69. Go on the Dark Chocolate Plan
Avoiding sugary treats is a great way to keep your energy up. Eating dark chocolate is fine.
Optimize Caffeine
Caffeine molecules look a lot like a molecule called adenosine, whose job is to tell the brain to slow down and feel sleepy or groggy. The caffeine binds to the receptors where the adenosine is supposed to go. The adenosine is left to just float around, and as a result, the brain doesn’t get the sleepy signal.
There is no one-size-fits-all formula. Every person processes and reacts to caffeine in a slightly different way.
70. Wake Up Before You Caffeinate
Cortisol is highest between 8 a.m. and 9 a.m., so for ideal morning energy, experiment with having that first cup of coffee at 9:30 a.m.
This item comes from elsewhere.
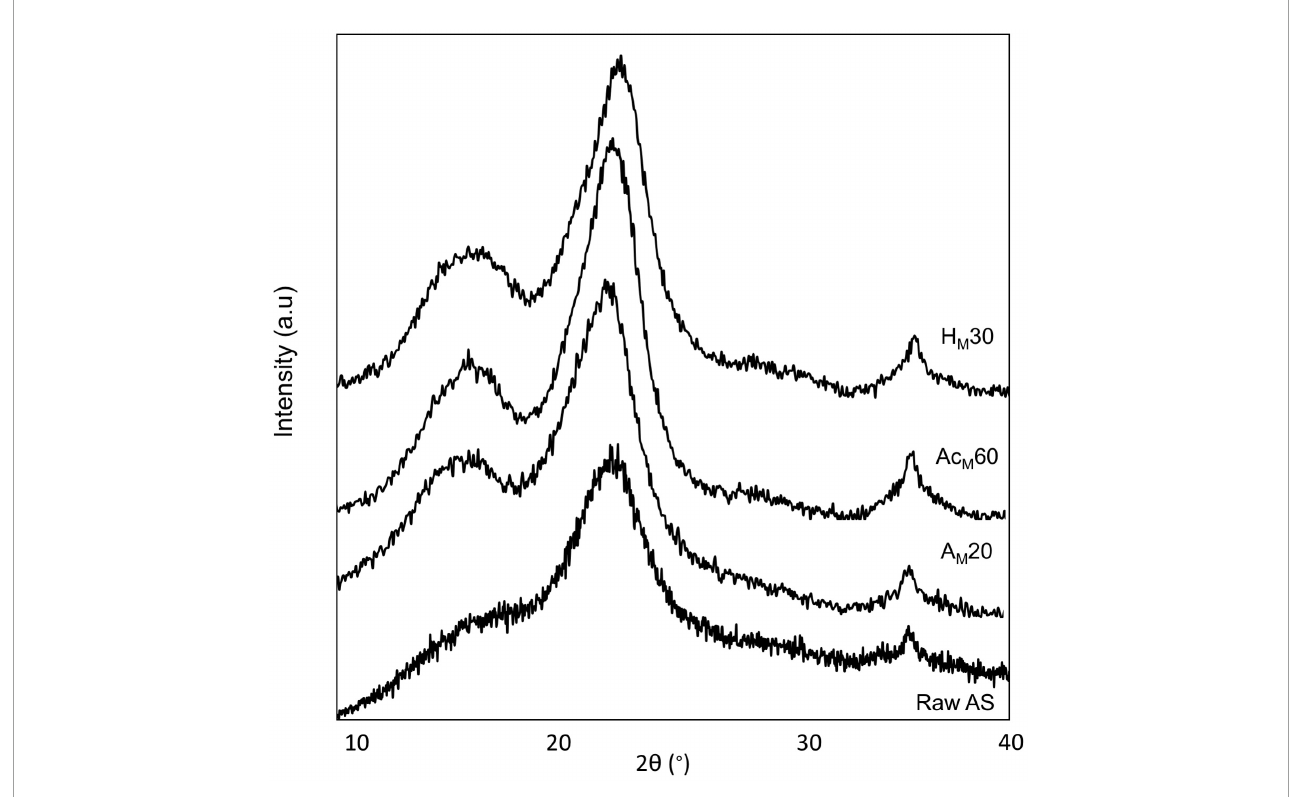
FIGURE6 XRD patterns of raw AS, A M 20, AC M 60, and H M 30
71. Caffeinate Before You Crash
If you wait to drink it until you get tired, it’s too late. Think about when your energy regularly dips and have coffee thirty minutes beforehand.
72. Take a Caffeine Nap
Wait till you get tired, drink some caffeine, then immediately take a fifteen-minute nap.
73. Maintain Altitude with Green Tea
Try replacing high doses of caffeine with more frequent low doses. Green tea is a great option.
74. Turbo Your Highlight
Time your caffeine intake so that you’re wired right when you start your Highlight.
75. Learn Your Last Call
You’ve got to experiment to figure out your own unique “Last Call for Caffeine” when you can still fall asleep easily.
76. Disconnect Sugar
Separating the caffeine from the sweets.
Go Off the Grid
77. Get Woodsy
A little exposure to nature can make you measurably calmer and sharper.
78. Trick Yourself into Meditating
The benefits of meditation are well documented. It reduces stress. It increases happiness. It recharges your brain and boosts focus. It is also exercised for your brain.
79. Leave Your Headphones at Home
if you put on headphones every time, your brain never gets any quiet.
80. Take Real Breaks
Try to take breaks without screens and try to move your body.
Make It Personal
81. Spend Time with Your Tribe
Spending time with people face-to-face can be a big energy booster. Know a few people who give us energy most times we talk to them.
82. Eat Without Screens
Sleep in a Cave
83. Make Your Bedroom a Bed Room
Remove all electronic devices from your bedroom.
84. Fake the Sunset
When we see a bright light, our brains think, “It’s morning. Time to wake up!”. You should avoid looking at your phone or laptop in bed.
85. Sneak a Nap
Napping makes you smarter.
86. Don’t Jet-Lag Yourself
Sleeping late on weekends is basically like giving yourself jet lag: It confuses your internal clock and makes it even harder to bounce back from the original deficit.
87. Put On Your Own Oxygen Mask First
The tactics in this section are all meant to give you the energy to make time for the things that matter. If you’re caring for a loved one, what could matter more?
Reflect
Fine-Tune Your Days with the Scientific Method:
Observe → Guess → Experiment → Measure
The tactics in this book are eighty-seven experiments for testing these hypotheses. You need to measure the data.
Take notes to track your results. Every day you’ll reflect on whether you made time for your Highlight and how well you were able to focus on it. You’ll note how much energy you had. You’ll review the tactics you used, jot down some observations on what worked and what didn’t, and make a plan for which tactics you’ll try tomorrow.
After a few days of taking notes, you’ll find yourself more aware of your energy and attention throughout the day and more in control of where you direct it.
Perfection is not the goal and you can restart your experiments at any time. The goal is to make time for what matters, find more balance, and enjoy today a little more.